Lemparan batu dan panah menerjang kios. Warga pemilik kios setempat melakukan perlawanan. Akhirnya bentrokan tak terhindarkan. Ada tiga orang terluka. Anak pemilik kios terkena panah pada lengan dan dilarikan ke RS Al Hamadi. Dua warga penyerang juga terluka dan dirawat di RS Bhayangkara.

"Mereka terkena panah di lengan, sudah dilakukan operasi ringan, dan dua warga ini sedang beristirahat di RS Bhayangkara," terang Kombes Gustav.

Untuk mencegah hal-hal yang tak diinginkan, Polrestas Jayapura menggandeng Kerukunan Keluarga Sulawesi Selatan (KKSS) Papua, juga Paguyuban Gotawa, untuk mendamaikan pihak yang bertikai. Mediasi dilakukan di Polsek Abepura, dipimpin Kapolresta Jayapura Kombes Gustav, didampingi Kapolsek Abepura AKP Lintong Simanjuntak.

Ada juga pengurus KKSS Provinsi Papua, Darwis Massi, serta Ketua Paguyuban Gotawa, J Dg Silla.

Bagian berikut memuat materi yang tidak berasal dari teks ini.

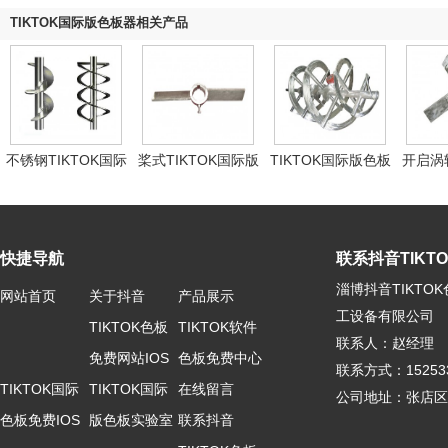
TIKTOK国际版色板器相关产品
不锈钢TIKTOK国际
桨式TIKTOK国际版
TIKTOK国际版色板
开启涡轮
版色板器
色板器
器
国际
快捷导航
联系抖音TIKTOK
淄博抖音TIKTO
网站首页
关于抖音
产品展示
工设备有限公司
TIKTOK色板
TIKTOK软件
联系人：赵经理
免费网站IOS
色板免费中心
联系方式：15253
TIKTOK国际
TIKTOK国际
在线留言
公司地址：张
色板免费IOS
版色板实验室
联系抖音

Pemilik kios, Ramli, juga hadir.

"Dari hasil mediasi yang kami lakukan ada beberapa poin yang disepakati. Intinya, kedua belah pihak sepakat berdamai dan ganti rugi serta menjamin keamanan masing-masing warganya untuk tidak akan melakukan hal-hal yang melanggar hukum di luar permasalahan ini, dan kedua belah pihak berjanji tidak akan saling dendam, saling mengganggu atau bermusuhan," papar Kombes Gustav.

Poin kesepakatan damai tersebut dicantumkan dalam surat pernyataan. Kedua belah pihak juga menandatangani surat pernyataan tersebut.